Turkey back to investment grade rating for Fitch

Fitch Ratings has upgraded Turkey to investment grade, from BBB- to BB+, following a reduction of near-term risks for the economy.

The rating agency said the new rating reflects a combination of an easing in near-term macro-financial risks as the economy heads for a soft landing and underlying credit strengths including a moderate and declining government debt burden, a sound banking system, favourable medium-term growth prospects and a relatively wealthy and diverse economy.

“Fitch believes that the Turkish economy is on track to return to a sustainable growth rate, having narrowed the current account deficit and lowered inflation after overheating in 2011. The agency forecasts GDP growth of 3% in 2012, 3.8% in 2013 and 4.5% in 2014,” Fitch said.
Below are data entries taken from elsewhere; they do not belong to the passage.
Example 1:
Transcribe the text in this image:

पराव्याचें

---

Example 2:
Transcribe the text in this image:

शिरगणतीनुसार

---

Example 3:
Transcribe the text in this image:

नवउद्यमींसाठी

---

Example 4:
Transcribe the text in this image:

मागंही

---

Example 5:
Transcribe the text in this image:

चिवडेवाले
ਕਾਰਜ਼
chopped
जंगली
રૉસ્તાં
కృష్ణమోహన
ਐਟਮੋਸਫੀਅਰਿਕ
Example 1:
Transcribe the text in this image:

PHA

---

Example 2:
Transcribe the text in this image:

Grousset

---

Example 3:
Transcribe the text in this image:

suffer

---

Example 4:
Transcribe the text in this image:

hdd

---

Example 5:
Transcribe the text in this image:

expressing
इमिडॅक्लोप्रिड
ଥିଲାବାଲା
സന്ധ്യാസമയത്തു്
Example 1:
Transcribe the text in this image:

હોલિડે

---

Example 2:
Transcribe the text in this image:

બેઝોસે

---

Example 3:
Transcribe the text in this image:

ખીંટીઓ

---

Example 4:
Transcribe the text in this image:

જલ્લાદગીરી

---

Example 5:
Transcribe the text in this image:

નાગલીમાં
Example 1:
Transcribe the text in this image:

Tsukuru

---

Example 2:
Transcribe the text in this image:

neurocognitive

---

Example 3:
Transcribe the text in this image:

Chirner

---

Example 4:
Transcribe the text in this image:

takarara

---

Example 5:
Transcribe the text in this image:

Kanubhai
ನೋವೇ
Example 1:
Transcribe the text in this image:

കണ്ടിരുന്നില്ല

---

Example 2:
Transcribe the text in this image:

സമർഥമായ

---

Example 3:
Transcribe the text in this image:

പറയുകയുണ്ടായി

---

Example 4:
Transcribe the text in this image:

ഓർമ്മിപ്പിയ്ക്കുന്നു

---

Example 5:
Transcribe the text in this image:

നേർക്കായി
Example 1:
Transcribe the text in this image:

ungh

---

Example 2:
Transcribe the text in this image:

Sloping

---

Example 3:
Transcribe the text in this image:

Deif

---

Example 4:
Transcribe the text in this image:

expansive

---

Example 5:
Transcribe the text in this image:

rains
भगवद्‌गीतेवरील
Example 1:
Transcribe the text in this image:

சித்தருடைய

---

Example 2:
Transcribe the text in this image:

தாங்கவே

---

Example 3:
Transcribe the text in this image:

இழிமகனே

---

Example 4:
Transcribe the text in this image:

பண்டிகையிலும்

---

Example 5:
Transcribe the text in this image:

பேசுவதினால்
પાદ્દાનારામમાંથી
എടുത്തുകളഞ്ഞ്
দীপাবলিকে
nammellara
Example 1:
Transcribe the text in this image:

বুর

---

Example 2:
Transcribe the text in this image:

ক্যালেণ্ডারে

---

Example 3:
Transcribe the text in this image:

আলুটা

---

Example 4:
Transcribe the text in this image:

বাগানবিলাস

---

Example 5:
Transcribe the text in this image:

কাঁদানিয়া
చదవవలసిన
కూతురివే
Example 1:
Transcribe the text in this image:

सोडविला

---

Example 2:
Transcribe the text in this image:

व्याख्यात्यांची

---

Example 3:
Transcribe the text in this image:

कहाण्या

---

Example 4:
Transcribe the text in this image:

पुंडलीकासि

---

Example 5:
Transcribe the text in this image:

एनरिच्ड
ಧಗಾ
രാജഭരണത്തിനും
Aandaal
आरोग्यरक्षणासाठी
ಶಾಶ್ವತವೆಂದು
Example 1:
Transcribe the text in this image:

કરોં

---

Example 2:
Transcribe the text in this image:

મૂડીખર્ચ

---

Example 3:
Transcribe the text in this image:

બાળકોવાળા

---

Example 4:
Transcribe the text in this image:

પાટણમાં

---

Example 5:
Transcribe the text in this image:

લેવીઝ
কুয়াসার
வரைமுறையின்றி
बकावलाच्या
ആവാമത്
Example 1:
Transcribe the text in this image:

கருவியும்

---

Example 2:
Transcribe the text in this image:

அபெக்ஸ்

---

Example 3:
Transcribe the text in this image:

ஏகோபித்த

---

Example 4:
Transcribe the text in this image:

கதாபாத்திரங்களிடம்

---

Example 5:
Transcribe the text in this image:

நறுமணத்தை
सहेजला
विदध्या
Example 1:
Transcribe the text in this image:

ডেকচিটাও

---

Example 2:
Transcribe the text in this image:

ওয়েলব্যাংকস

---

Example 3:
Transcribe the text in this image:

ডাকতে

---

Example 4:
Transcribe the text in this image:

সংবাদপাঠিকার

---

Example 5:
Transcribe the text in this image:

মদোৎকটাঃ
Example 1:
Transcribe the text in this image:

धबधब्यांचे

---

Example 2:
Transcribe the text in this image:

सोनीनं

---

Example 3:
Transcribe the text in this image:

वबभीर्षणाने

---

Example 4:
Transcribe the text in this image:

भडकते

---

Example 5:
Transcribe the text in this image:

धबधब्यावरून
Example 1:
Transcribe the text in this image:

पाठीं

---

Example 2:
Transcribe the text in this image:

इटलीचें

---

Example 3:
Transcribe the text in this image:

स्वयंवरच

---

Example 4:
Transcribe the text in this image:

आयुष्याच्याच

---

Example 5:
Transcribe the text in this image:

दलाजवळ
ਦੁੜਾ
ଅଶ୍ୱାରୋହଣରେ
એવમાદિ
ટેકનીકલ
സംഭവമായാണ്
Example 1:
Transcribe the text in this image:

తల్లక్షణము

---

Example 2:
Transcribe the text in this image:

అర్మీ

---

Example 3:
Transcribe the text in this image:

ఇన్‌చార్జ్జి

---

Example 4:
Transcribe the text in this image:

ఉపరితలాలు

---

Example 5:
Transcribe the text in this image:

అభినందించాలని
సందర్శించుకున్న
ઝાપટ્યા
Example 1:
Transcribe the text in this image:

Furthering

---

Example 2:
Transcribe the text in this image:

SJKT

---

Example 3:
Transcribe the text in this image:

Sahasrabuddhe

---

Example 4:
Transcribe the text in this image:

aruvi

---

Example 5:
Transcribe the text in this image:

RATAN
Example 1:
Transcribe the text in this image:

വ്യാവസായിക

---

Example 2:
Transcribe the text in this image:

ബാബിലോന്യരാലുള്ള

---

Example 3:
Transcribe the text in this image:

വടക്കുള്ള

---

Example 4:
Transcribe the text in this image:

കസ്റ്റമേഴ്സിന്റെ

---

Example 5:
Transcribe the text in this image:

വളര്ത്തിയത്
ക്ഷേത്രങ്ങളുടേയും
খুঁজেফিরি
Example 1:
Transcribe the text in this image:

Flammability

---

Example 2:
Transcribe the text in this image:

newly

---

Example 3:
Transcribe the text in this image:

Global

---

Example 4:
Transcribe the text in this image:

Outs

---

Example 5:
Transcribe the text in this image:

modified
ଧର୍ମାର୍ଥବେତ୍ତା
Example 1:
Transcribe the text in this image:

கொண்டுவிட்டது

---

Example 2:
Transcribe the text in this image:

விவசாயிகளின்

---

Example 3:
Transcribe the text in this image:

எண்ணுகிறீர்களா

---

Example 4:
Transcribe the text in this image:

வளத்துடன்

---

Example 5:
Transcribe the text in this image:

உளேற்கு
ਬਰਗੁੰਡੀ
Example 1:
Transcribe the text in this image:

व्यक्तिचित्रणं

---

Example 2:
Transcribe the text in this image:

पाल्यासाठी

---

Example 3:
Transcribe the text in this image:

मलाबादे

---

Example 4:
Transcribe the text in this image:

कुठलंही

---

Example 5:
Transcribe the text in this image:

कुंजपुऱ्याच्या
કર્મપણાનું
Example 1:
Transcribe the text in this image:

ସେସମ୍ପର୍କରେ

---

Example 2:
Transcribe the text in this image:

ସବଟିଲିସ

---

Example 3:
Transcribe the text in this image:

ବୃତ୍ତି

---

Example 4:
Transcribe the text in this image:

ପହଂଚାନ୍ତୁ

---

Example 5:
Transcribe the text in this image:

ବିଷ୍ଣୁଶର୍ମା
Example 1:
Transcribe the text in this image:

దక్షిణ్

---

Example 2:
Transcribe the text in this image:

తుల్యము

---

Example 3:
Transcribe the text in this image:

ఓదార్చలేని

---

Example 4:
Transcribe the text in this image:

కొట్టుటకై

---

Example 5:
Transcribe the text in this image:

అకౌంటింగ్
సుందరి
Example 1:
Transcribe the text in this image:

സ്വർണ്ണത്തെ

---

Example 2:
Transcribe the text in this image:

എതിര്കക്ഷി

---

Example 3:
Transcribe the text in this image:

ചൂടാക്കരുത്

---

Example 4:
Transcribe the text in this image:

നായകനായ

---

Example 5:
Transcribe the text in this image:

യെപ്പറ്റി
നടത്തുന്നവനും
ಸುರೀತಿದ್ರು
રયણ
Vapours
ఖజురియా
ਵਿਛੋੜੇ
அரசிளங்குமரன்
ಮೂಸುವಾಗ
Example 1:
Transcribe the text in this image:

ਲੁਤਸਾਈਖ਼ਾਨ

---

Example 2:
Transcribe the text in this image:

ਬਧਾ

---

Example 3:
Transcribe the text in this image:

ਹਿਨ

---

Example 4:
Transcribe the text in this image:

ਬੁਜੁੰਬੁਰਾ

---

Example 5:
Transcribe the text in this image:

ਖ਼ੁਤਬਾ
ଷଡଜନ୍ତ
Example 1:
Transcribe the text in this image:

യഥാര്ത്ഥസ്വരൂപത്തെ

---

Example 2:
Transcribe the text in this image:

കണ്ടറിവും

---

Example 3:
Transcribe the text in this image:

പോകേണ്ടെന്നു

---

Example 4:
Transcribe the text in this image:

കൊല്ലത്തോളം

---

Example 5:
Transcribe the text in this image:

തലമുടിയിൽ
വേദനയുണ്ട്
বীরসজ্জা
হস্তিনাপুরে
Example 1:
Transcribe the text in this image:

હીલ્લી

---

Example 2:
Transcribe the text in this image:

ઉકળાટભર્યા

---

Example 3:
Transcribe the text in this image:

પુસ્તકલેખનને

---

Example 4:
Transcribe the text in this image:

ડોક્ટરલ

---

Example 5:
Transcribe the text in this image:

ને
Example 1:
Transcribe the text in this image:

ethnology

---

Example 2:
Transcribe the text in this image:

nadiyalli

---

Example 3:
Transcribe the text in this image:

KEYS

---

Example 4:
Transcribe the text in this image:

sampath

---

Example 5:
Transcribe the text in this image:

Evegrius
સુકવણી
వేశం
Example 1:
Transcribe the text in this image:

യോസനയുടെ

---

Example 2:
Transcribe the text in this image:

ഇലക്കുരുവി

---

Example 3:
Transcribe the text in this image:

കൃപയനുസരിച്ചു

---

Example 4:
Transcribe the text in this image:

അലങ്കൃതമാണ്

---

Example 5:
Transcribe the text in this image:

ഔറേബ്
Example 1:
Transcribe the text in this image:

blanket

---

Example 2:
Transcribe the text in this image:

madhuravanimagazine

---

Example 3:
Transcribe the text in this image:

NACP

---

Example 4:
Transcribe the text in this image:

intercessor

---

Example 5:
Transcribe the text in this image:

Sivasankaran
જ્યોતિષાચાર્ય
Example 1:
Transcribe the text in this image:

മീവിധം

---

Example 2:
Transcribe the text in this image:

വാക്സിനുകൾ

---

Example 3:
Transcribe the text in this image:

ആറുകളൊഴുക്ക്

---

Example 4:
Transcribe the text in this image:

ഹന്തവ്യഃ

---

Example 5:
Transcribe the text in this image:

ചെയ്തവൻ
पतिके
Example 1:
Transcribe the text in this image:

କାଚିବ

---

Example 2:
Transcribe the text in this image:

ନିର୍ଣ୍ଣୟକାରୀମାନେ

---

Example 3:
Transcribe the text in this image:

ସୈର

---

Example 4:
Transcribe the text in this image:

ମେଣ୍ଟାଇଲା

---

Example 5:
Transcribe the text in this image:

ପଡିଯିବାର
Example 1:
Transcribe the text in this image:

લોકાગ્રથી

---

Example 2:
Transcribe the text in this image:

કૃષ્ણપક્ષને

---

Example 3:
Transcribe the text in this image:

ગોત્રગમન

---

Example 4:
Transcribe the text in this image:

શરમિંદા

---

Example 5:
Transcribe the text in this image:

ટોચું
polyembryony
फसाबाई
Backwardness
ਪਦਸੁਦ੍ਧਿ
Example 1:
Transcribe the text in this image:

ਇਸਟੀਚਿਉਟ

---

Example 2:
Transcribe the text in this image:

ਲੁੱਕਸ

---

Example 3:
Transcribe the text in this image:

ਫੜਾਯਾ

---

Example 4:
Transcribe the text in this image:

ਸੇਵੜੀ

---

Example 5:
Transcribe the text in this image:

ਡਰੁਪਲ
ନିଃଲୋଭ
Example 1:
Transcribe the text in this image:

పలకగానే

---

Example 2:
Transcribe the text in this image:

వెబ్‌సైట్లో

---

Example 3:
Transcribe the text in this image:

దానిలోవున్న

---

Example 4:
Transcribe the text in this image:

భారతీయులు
The agency also expects the economy to remain more volatile than investment grade peers, but believes sovereign creditworthiness has become more resilient to shocks.

Fitch’s decision is likely to boost the Turkish economy, making it more attractive to foreign investors, but Turkey will not automatically be included in benchmark investment grade bond indexes as Moody’s rates Turkey one notch below investment grade, and S&P puts it a rung lower still.

Although Turkey has not been completely immune to the recent conflicts that have been growing, the country is now considered by many to be a “safe haven” of sorts in an otherwise rather crisis-ridden region, confirmed Vienna-based Raiffeisen Capital Management.

“This has the potential to lower the financing costs for the government, banks and companies once again, in part because much larger groups of international investors will now be able to invest in Turkey. However, many pension funds require investment grade status from at least two rating agencies. S&P and Moody’s are still below that,” said Gregor Holek, fund manager in the Emerging Markets Equities team at the firm.

Since the beginning of the year, stock prices in Istanbul have risen by more than 40% (ISE 30 Index), and stocks are trading within reach of the all-time highs seen in 2010. Over the past 10 years, the equity markets here have therefore delivered much stronger performance than those in the emerging markets overall.

Following its rise, the Turkish equity market is no longer considered cheap, and the long-standing valuation discount compared to other emerging markets has largely disappeared.

“However, the country is still haunted by some of its old problems, such as high current account deficits and its susceptibility to dramatic increases in oil prices. Ultimately, the growth rate is also substantially down compared to previous years,” Holek said.